Dalam Undang-Undang maupun peraturan turunan dari UU Pengelolaan Keuangan Haji tidak ada norma yang mengatur besaran persentase dari Nilai Manfaat Keuangan Haji yang harus dialokasikan untuk Penyelenggaraan Ibadah Haji (Silakan dicek UU Nomor 34 Tahun 2014 dan PP Nomor 5 Tahun 2018).
Norma yang ada adalah pengaturan dalam Pasal 21 PP Nomor 5 Tahun 2018 bahwa pengeluaran Penyelenggaraan Ibadah Haji bersumber dari:
a. Saldo BPIH dan/atau BPIH Khusus dari jemaah haji yang menunaikan ibadah haji pada tahun berjalan; dan
b. perolehan nilai manfaat tahun berjalan.
Perhatikan poin b di atas, PP ini bahkan mengatur bahwa perolehan nilai manfaat tahun berjalan dipergunakan untuk penyelenggaraan ibadah haji. Tidak ada batasan persentase di dalamnya. Jika digunakan seluruhnya pun nilai manfaat tahun berjalan, maka masih sesuai dengan peraturan yang ada.
Pada 2022, Nilai Manfaat Keuangan Haji diperoleh sebesar Rp 10.13 Triliun dan pada 2023 (tahun berjalan) diproyeksikan sebesar Rp 10.8 Triliun.
Jika mengacu kepada norma PP di atas, Rp 10.8 triliun inilah yang dapat digunakan untuk membiayai penyelenggaraan ibadah haji. Atau riilnya adalah setelah dikurangi alokasi Virtual Account Rp 2.1 Triliun dan Biaya Operasional BPKH sebesar Rp 386.9 Miliar.

Cuplikan Data:
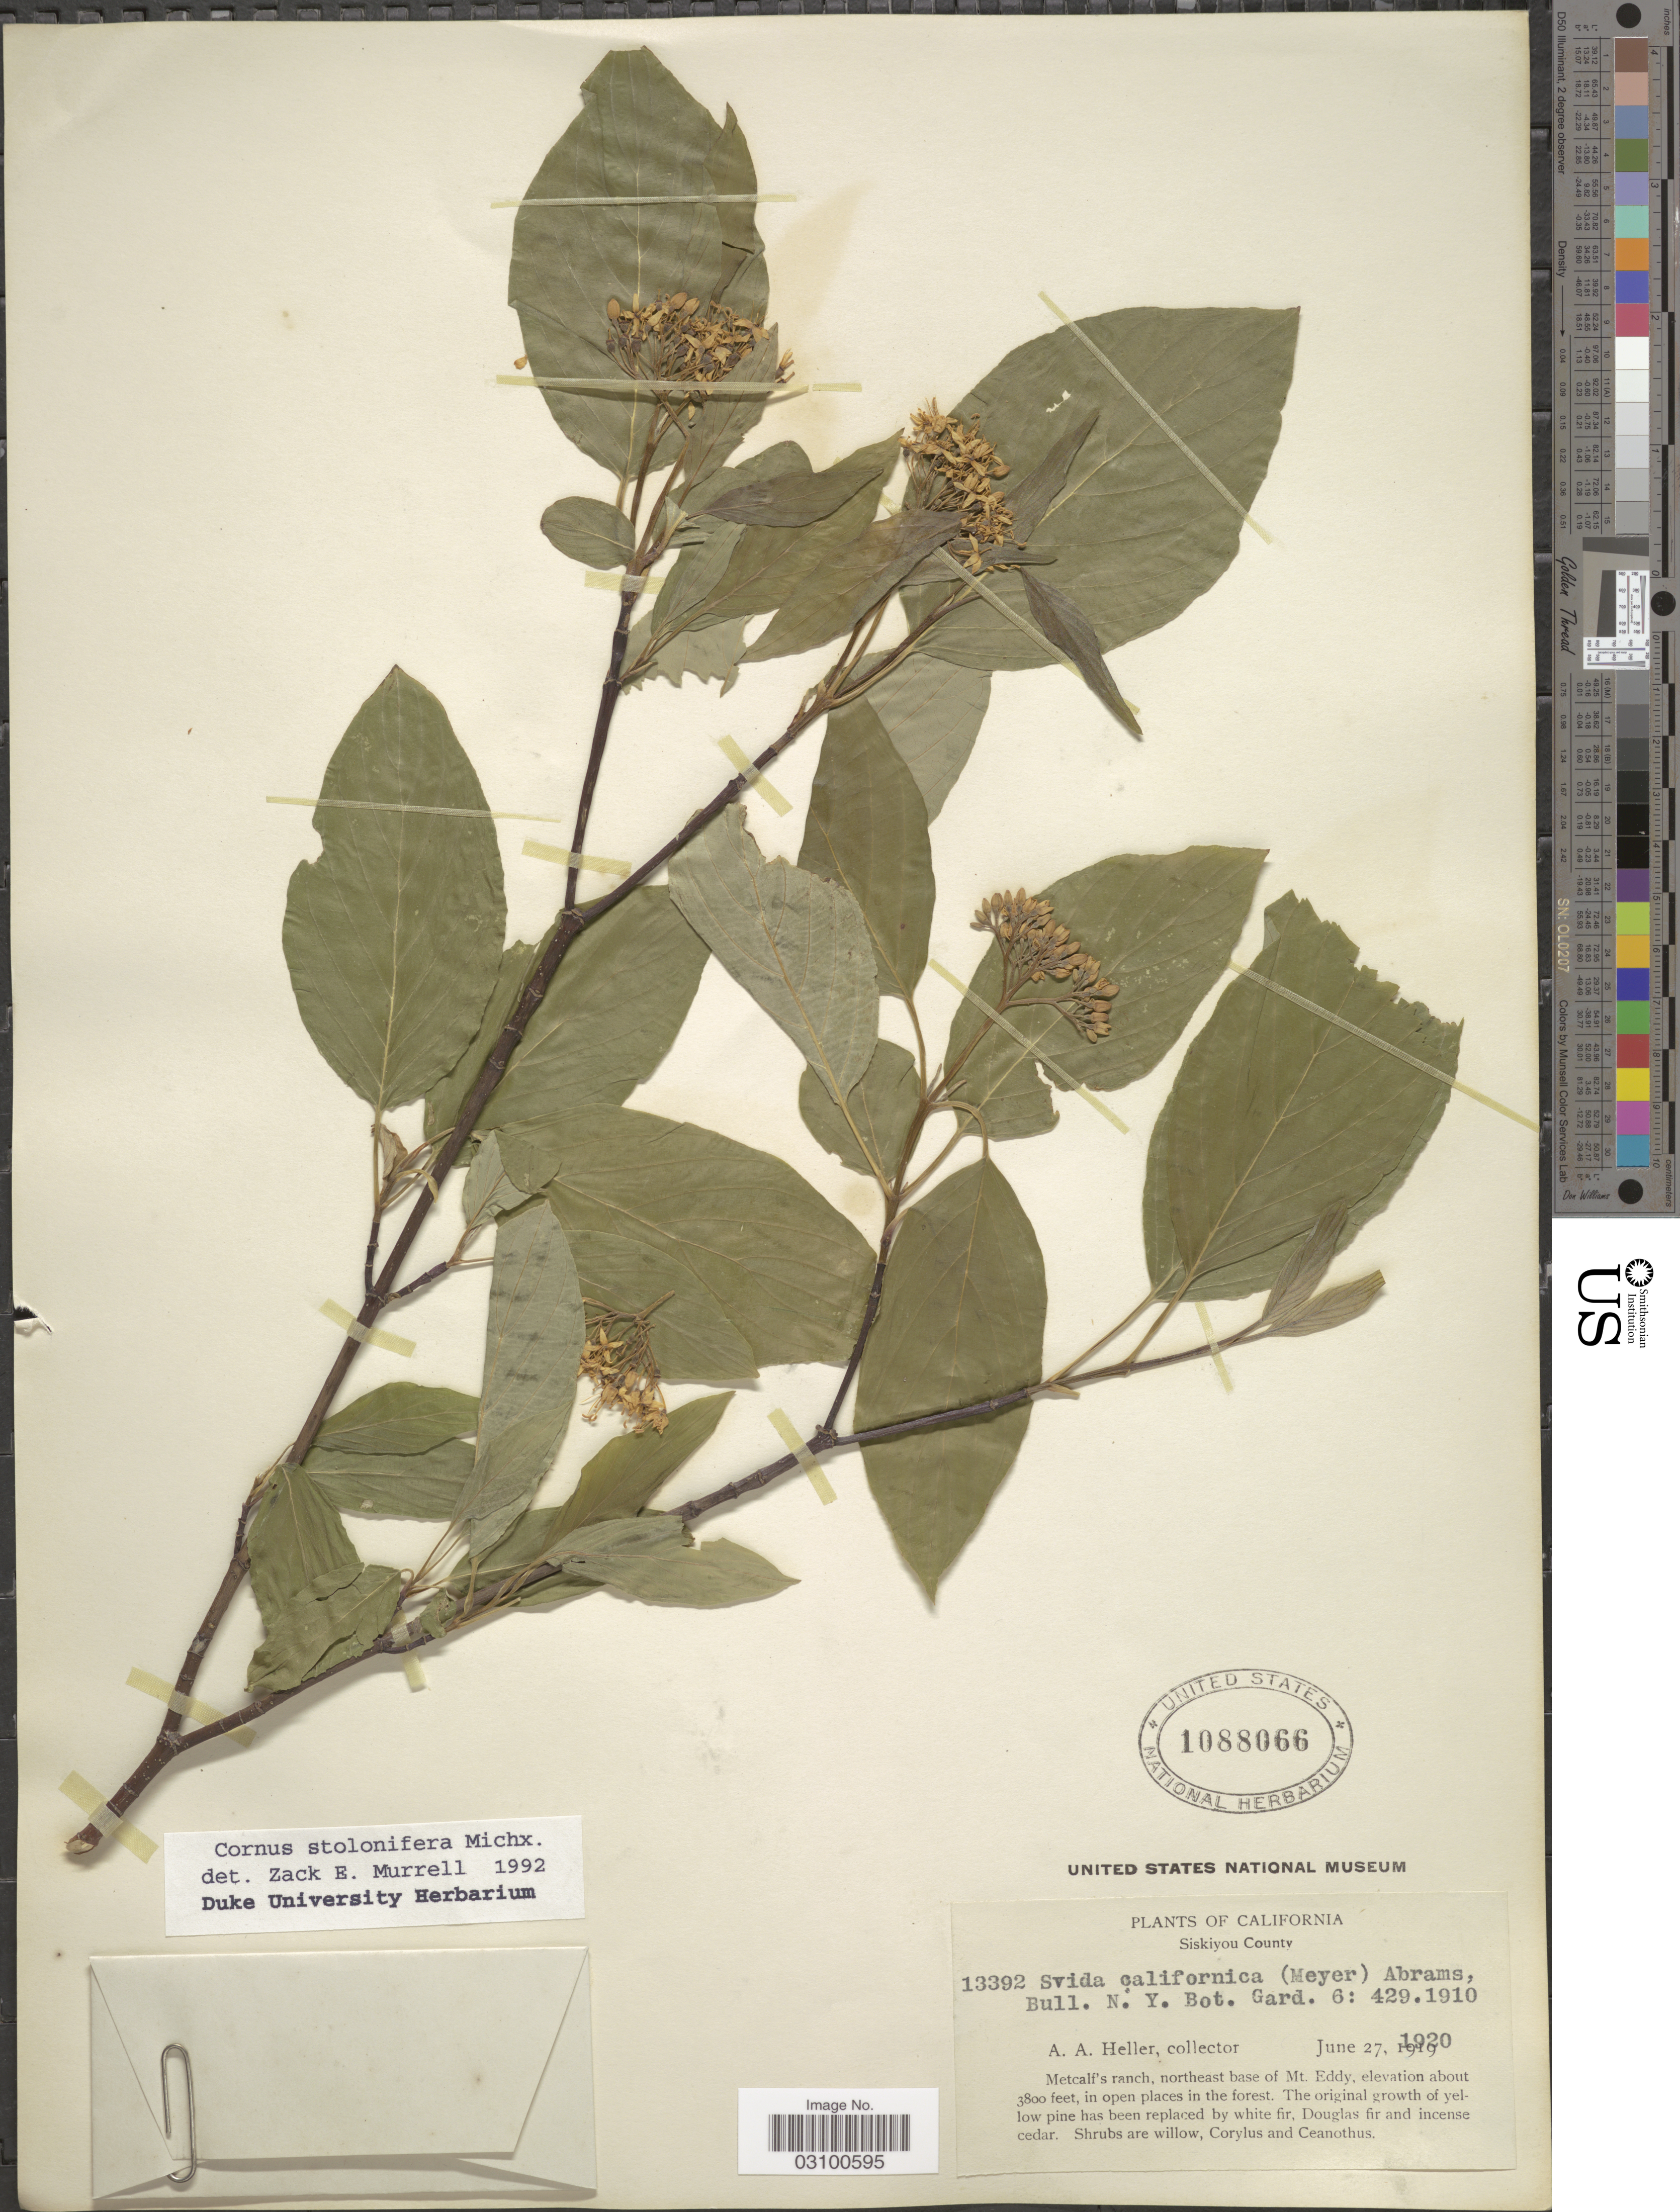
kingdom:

Daftar Tugas:
1. Menurut cuplikan dokumen, berapa besar proyeksi Nilai Manfaat Keuangan Haji untuk tahun 2023?
2. Kutip dengan persis bagian cuplikan dokumen yang dimulai dari kata-kata "Jika mengacu kepada" dan berhenti setelah kata-kata "Rp 386.9 Miliar.".

Kunci Jawaban:
1. Rp 10.8 triliun.

2.
Jika mengacu kepada norma PP di atas, Rp 10.8 triliun inilah yang dapat digunakan untuk membiayai penyelenggaraan ibadah haji. Atau riilnya adalah setelah dikurangi alokasi Virtual Account Rp 2.1 Triliun dan Biaya Operasional BPKH sebesar Rp 386.9 Miliar.